Two seconds away from a Hollywood story

The team wanted to put all that behind them and make positive news in the picturesque setting of the Château de Versailles. But when Zillekens started with Arezzo de Riverland, she stumbled heavily at the fifth obstacle, and the horse refused. "At that point, my competition briefly fell apart," she said later. She finished the course but incurred many penalty points. She couldn't make it into the top nine of her semifinal in the bonus fencing, swimming, or laser run. Bitterly, as the 10th place, she missed the next round by just two seconds.

This meant the experienced athlete missed the Sunday final and a potential redemption ending to her career, as she's retiring from competitive sports to become a teacher. "That wasn't the happy ending and Hollywood story I had hoped for," Zillekens said, tears in her eyes. "But compared to Tokyo, I've made my peace with it." Then she went to find her friends, family, and her little daughter Frieda among the spectators in the gardens of Versailles to cheer on the men in their evening final.
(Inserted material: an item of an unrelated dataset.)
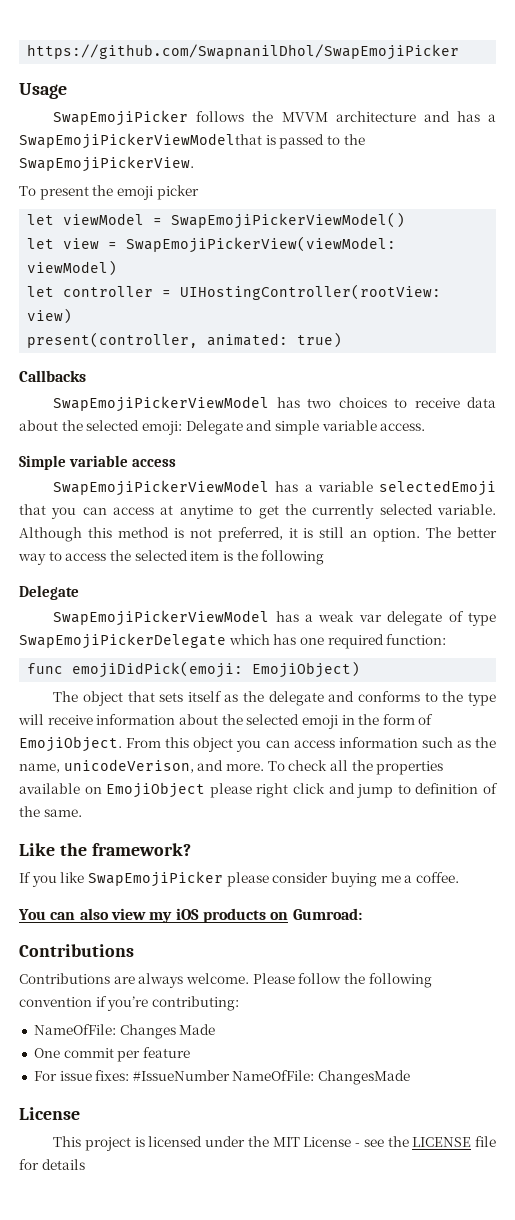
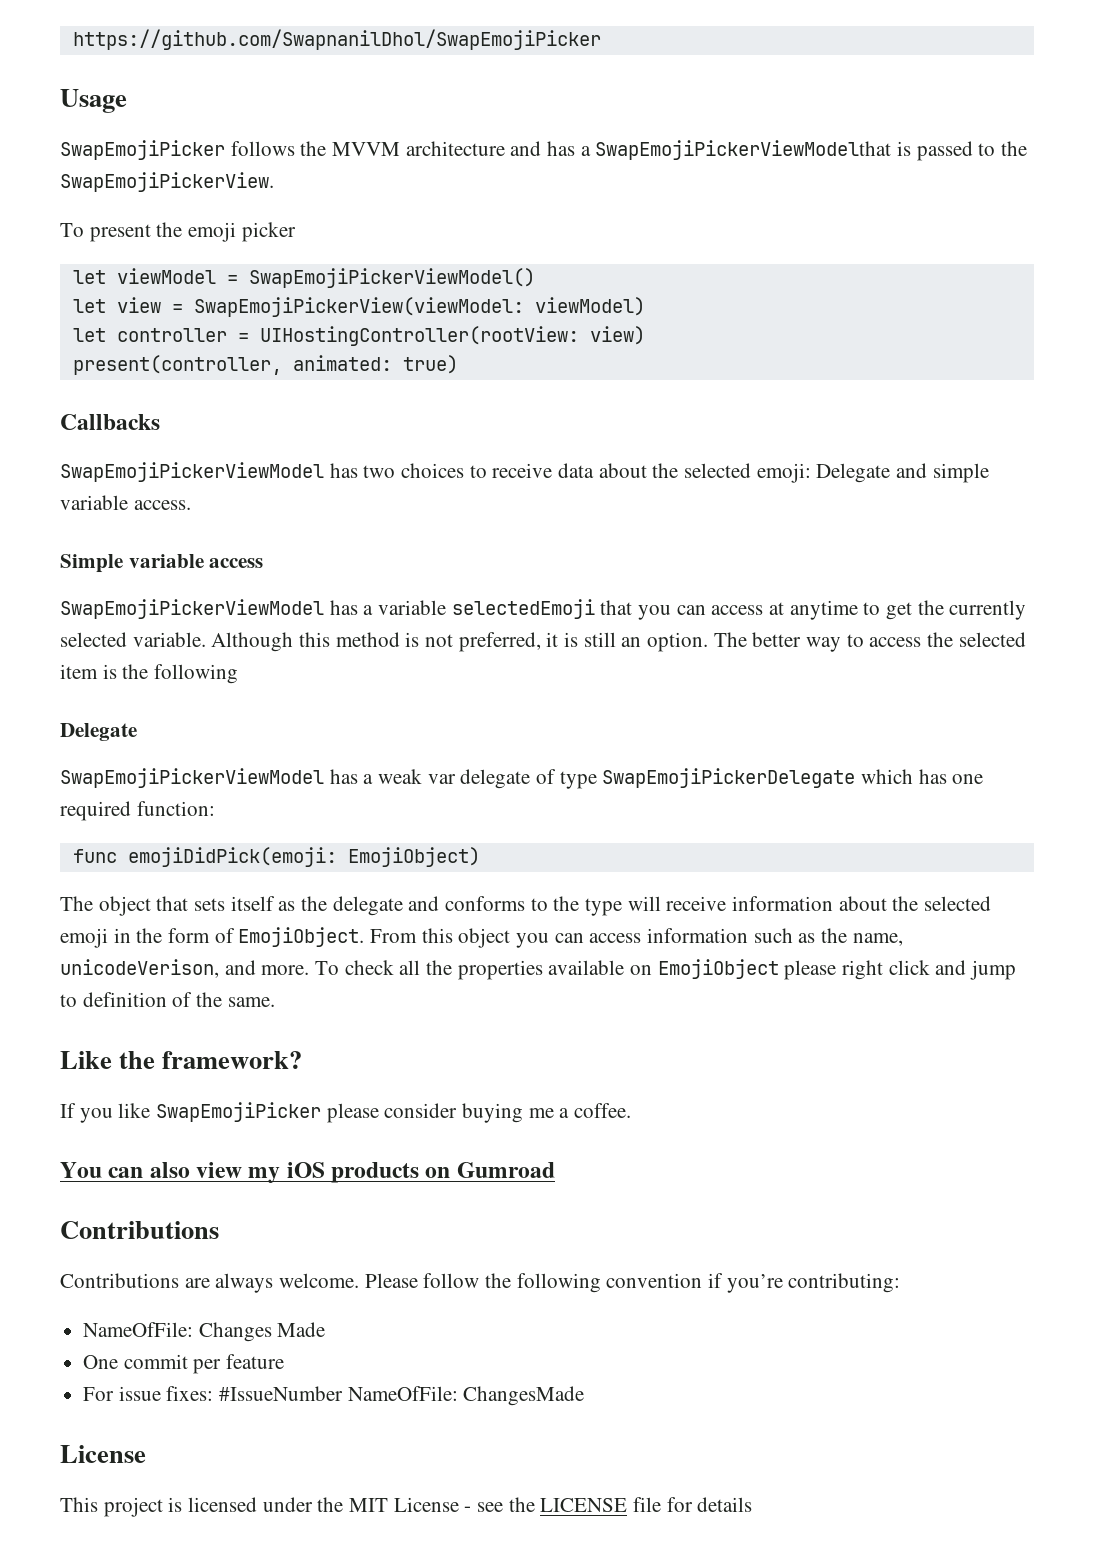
[292,908,362,920] Gumroad: -> [456,1162,555,1178] Gumroad

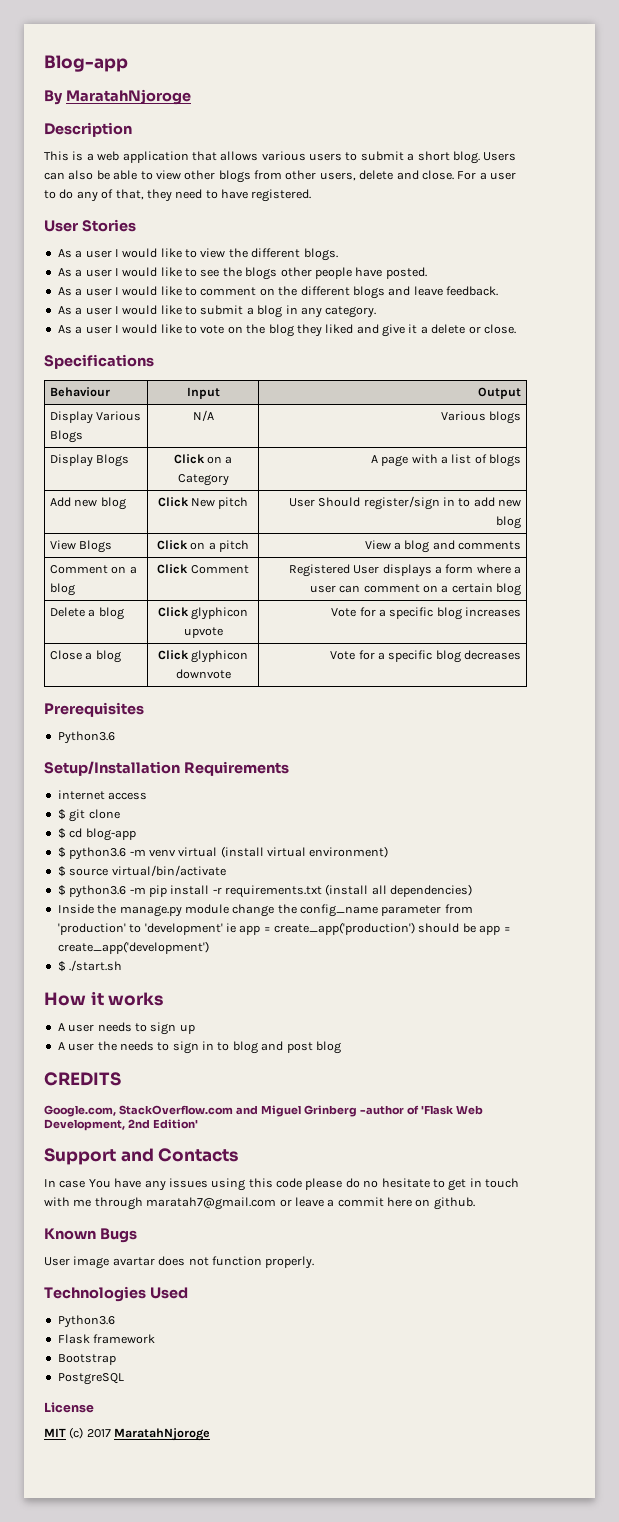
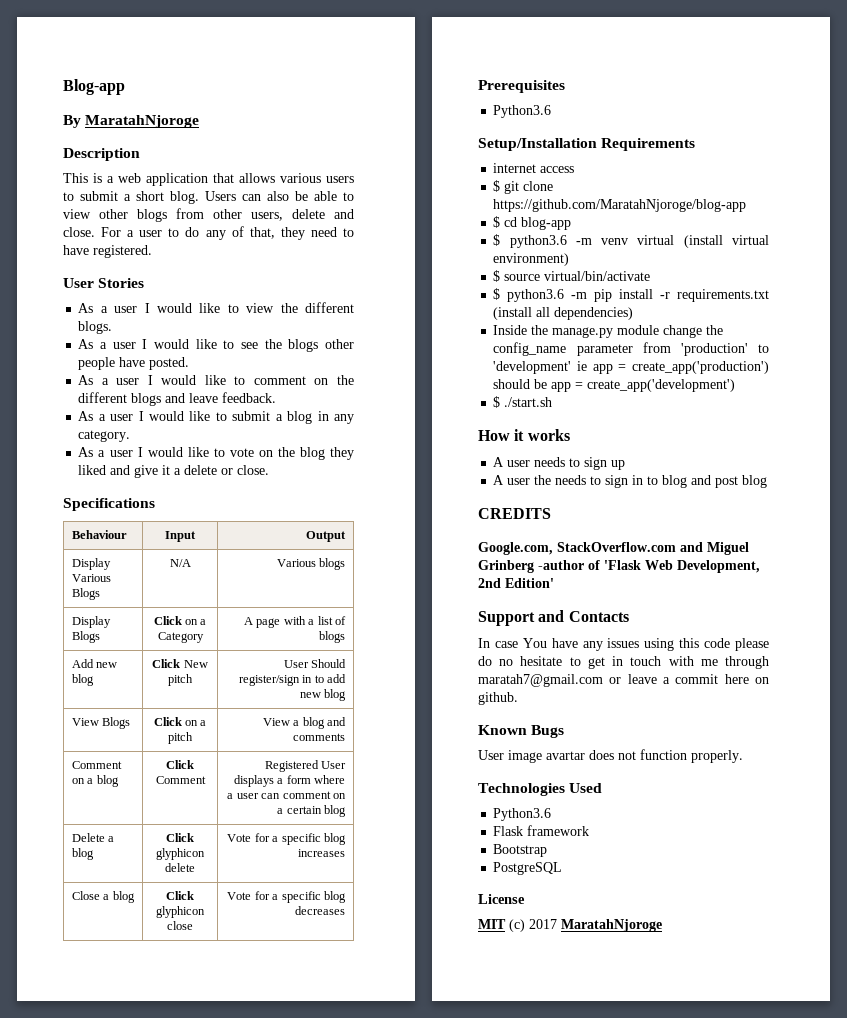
[183,627,223,638] upvote -> [165,863,195,872] delete
[175,669,231,679] downvote -> [167,921,193,930] close
(120, 814) none -> [493,199,747,212] https://github.com/MaratahNjoroge/blog-app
German pentathletes seem cursed

In 2008, Lena Schöneborn won Olympic gold in Beijing - since then, it's been a curse for the Germans in riding. "I'm so disappointed that we can't show at the Olympics that we're good riders," Zillekens lamented. Time and again, problems with the animals have cost the athletes success, and the lowest point was reached in Tokyo. Knowing the special tension, the pentathletes even brought a DOSB sports psychologist to Versailles on the second-to-last Olympic day for support.

And then, Langrehr's competition ended before it even started. The Berliner fell with her horse on the warm-up area and hit her head hard. The horse was immediately taken out of the race, but it was too late for a horse exchange. A German protest was rejected. The 26-year-old broke down in tears, with many staff members consoling her.

Confusion over jury decision

"The horse seemed fine to me. I asked the owner and he said everything was good," Langrehr recounted afterward. The behavior of the responsible veterinarian left the team puzzled. "We never saw her check the horse at all," said Langrehr. She herself was examined, "everything was fine."

With zero out of 300 possible points in riding, Langrehr had no chance of making it into the top nine athletes. She came last in her semifinal. "I'm very shaken, disappointed, and sad," she said. However, she doesn't want to let this episode take away her joy in pentathlon - and she's already looking ahead to 2028 in Los Angeles. "I want to achieve at least one more good Olympics."

Other teams might have benefited from the Germans' misfortunes in show jumping, as the discipline's exclusion from the Olympics after Paris likely reduces their competition. Despite the other pentathletes' concerns, the jury made a decision they believed was best for the welfare of Langrehr's horse.